Perkara Mochtar Pakpahan: Pengakuan Demokrasi dan Hak Asasi Manusia
Perkara Mochtar Pakpahan dimulai dari peristiwa pemogokan besar pada tahun 1994 pada bulan April di Medan yang didalangi oleh Mochtar Pakpahan. Mochtar Pakpahan adalah seorang aktivis buruh Indonesia yang disegani dan diakui oleh dunia internasional. Dalam perjalanan hidupnya, ia berhasil membentuk sebuah serikat buruh independen yang diakui oleh International Labour Organization (ILO) yang bernama Serikat Buruh Sejahtera Indonesia (SBSI). Serikat buruh yang didirikan oleh Mochtar Pakpahan merupakan anti tesis dari serikat buruh yang ada pada saat itu yaitu Serikat Pekerja Seluruh Indonesia (SPSI). SPSI dianggap oleh Mochtar Pakpahan secara politis sudah dikooptasi oleh pemerintah.[12]
Terhadap pemogokan tersebut, Mochtar Pakpahan akhirnya didakwa dengan delik penghasutan dan divonis dengan hukuman penjara selama 3 (tiga) tahun di pengadilan negeri. Kemudian, di pengadilan tinggi putusan pengadilan negeri dikuatkan serta hukumannya diperpanjang menjadi 4 (empat) tahun. Mochtar Pakpahan tidak menyerah sebagai mantan advokat kemudian ia mengajukan kasasi ke Mahkamah Agung. Di Mahkamah Agung keberuntungan berpihak ke Mochtar Pakpahan, Majelis Hakim yang diketuai oleh Adi Andojo Soetjipto akhirnya membebaskan beliau dengan alasan yang menurut penulis sangat progresif pada saat itu. Melalui putusannya Adi Andojo berpendapat bahwa penafsiran mengenai kata “penghasutan” harus disesuaikan dengan konteks zamannya. Kehidupan bangsa yang semakin terdemokratisasi harus dilihat sebagai bentuk semangat zaman (zeitgeist) yang membuat penafsiran terhadap kata “penghasutan” harus sesuai dengan nilai-nilai demokrasi. Oleh sebab itu, kriminalisasi terhadap Mochtar Pakpahan tidak dapat dibenarkan karena penafsiran yang digunakan merupakan penafsiran kolonial yang tidak sesuai dengan perkembangan zaman pada saat itu.[13]

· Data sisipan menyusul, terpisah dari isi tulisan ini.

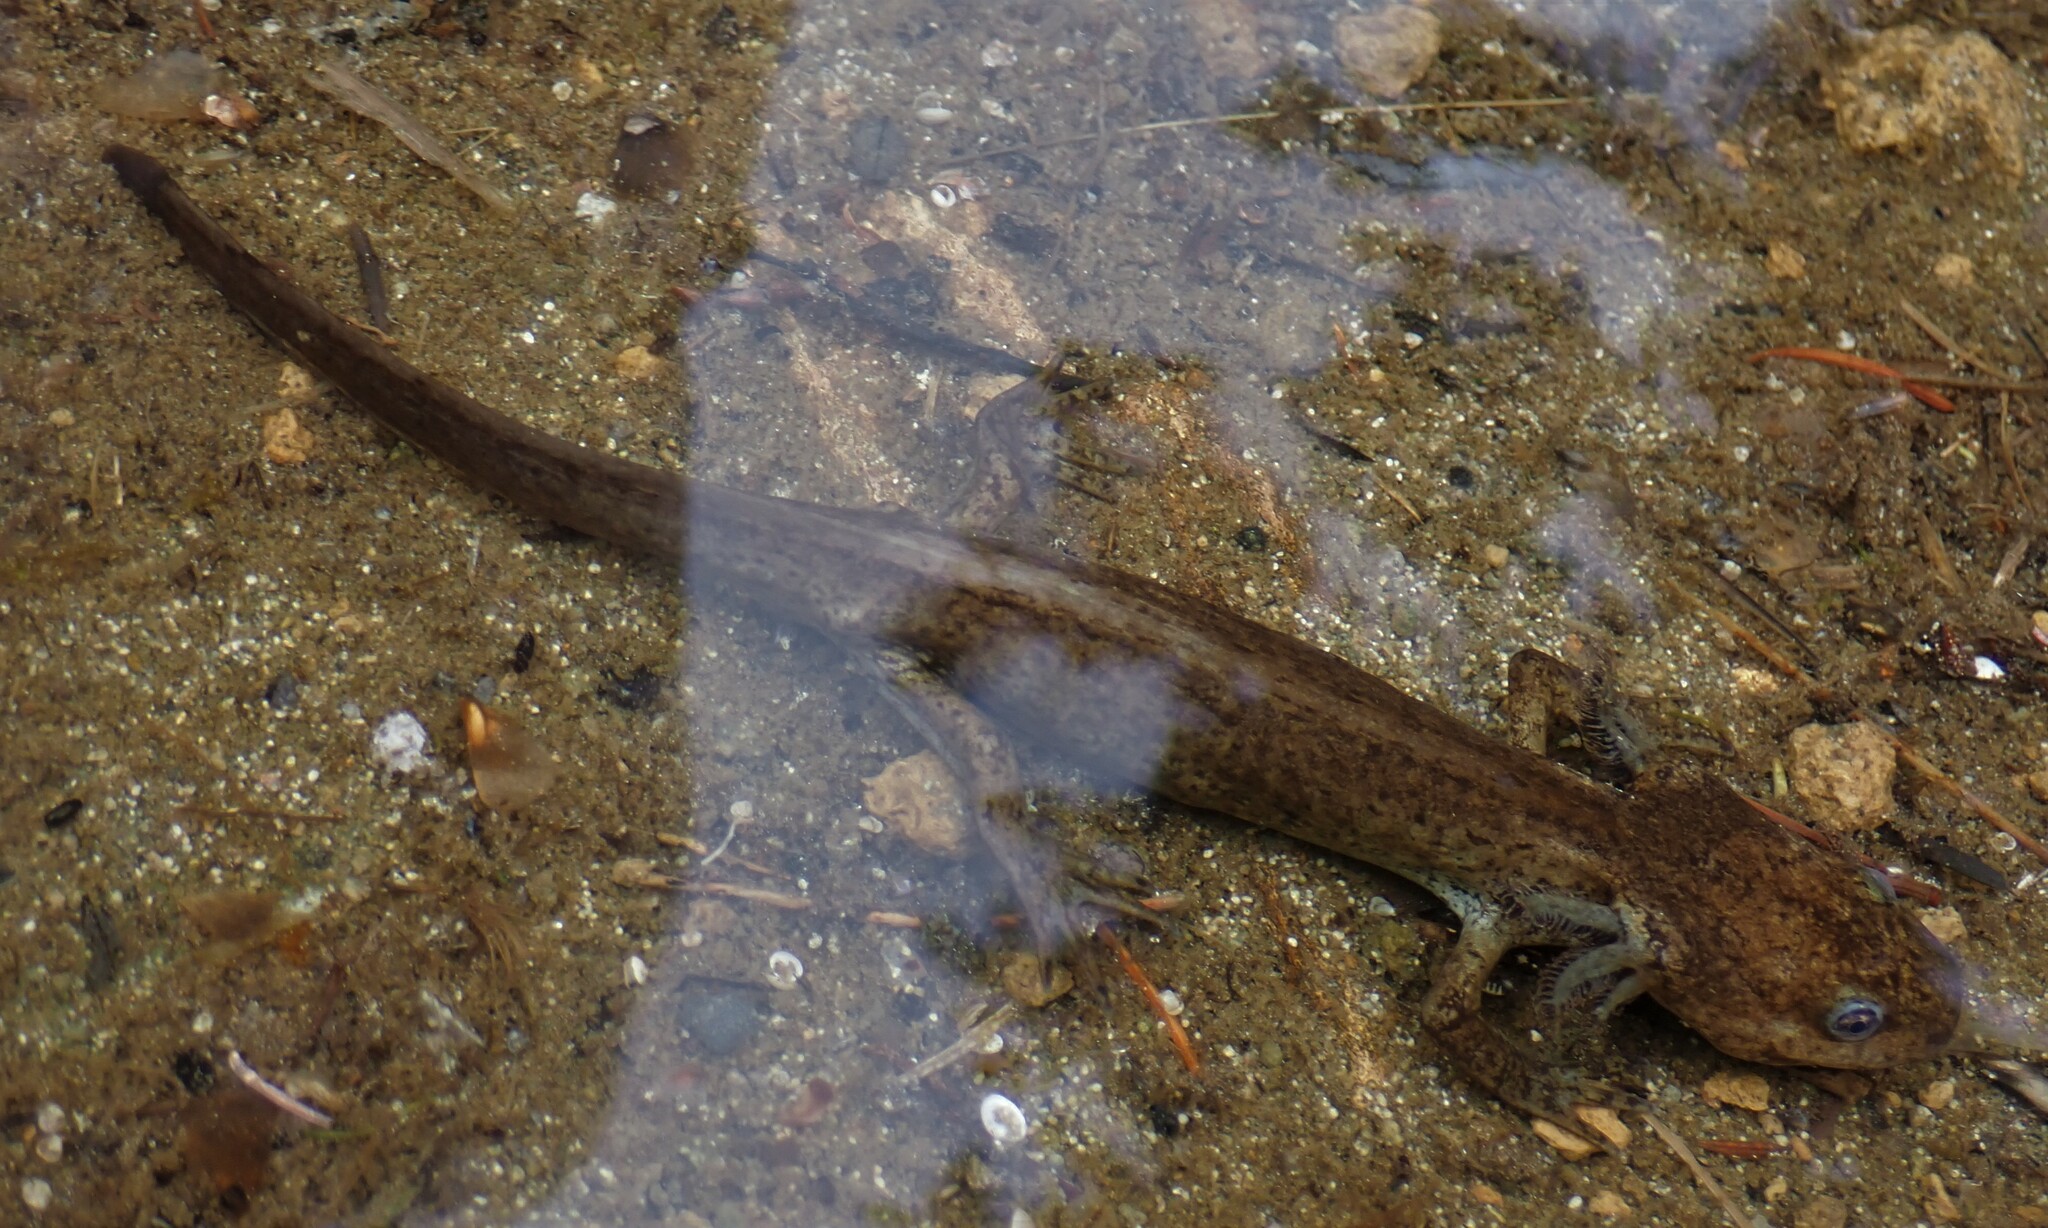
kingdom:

Putusan tersebut diucapkan pada tanggal 27 September 1995 dan menurut penulis merupakan salah satu putusan yang membuka arah perjalanan negara ini menuju negara demokratis yang menghargai hak asasi manusia. Putusan ini membuktikan bahwa Mahkamah Agung sebagai pengadilan tertinggi bisa menjadi garda terdepan dalam melindungi hak asasi manusia. Hak Asasi Manusia yang pada zaman orde baru tidak begitu dihargai namun ternyata masih ada hakim yang berani untuk berbeda prinsip dengan penguasa pada waktu itu. Keberanian dan integritas Adi Andojo Soetjipto untuk melawan arus tidak hanya di perkara ini saja. Salah satu yang membuat namanya semakin berkibar adalah ketika dia menjadi whistleblower di Mahkamah Agung terkait dengan kasus korupsi perkara Gandhi Memorial School.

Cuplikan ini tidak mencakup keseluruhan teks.